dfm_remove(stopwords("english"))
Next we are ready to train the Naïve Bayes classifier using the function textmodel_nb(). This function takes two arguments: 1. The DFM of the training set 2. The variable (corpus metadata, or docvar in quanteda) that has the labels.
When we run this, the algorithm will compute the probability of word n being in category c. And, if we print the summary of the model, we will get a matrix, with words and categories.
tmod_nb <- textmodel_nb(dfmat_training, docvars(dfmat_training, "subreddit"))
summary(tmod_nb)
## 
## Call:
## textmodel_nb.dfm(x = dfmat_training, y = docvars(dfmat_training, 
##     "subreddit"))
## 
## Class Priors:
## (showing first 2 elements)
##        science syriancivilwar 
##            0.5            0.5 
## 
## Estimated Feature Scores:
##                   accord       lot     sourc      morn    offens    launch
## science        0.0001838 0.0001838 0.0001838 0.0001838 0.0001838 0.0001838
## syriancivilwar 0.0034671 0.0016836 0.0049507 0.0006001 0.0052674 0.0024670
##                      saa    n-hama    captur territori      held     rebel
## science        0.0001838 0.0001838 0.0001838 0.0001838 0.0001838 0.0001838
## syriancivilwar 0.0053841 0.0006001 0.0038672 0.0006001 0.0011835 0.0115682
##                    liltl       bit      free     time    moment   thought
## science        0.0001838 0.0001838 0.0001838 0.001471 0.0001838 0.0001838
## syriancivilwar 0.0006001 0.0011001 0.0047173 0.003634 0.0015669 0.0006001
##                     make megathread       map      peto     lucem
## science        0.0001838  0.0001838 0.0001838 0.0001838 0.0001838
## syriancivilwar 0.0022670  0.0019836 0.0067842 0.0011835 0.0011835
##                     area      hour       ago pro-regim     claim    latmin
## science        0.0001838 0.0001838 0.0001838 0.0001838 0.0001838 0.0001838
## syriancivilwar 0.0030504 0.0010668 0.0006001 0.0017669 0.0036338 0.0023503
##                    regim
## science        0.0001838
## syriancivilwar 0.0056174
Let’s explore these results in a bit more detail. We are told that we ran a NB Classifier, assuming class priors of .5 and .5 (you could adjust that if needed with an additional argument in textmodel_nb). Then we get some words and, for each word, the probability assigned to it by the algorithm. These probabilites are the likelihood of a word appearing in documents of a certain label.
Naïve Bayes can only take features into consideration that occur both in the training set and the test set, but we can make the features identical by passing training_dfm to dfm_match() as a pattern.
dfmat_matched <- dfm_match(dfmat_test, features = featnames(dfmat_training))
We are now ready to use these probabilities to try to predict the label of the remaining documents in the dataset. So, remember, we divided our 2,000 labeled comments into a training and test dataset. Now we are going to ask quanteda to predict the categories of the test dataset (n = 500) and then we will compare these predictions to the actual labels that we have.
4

→ **Instructions to follow**
Every line holding the word "science" should be copied out of the material.

→ **Result**
##        science syriancivilwar 
## science        0.0001838 0.0001838 0.0001838 0.0001838 0.0001838 0.0001838
## science        0.0001838 0.0001838 0.0001838 0.0001838 0.0001838 0.0001838
## science        0.0001838 0.0001838 0.0001838 0.001471 0.0001838 0.0001838
## science        0.0001838  0.0001838 0.0001838 0.0001838 0.0001838
## science        0.0001838 0.0001838 0.0001838 0.0001838 0.0001838 0.0001838
## science        0.0001838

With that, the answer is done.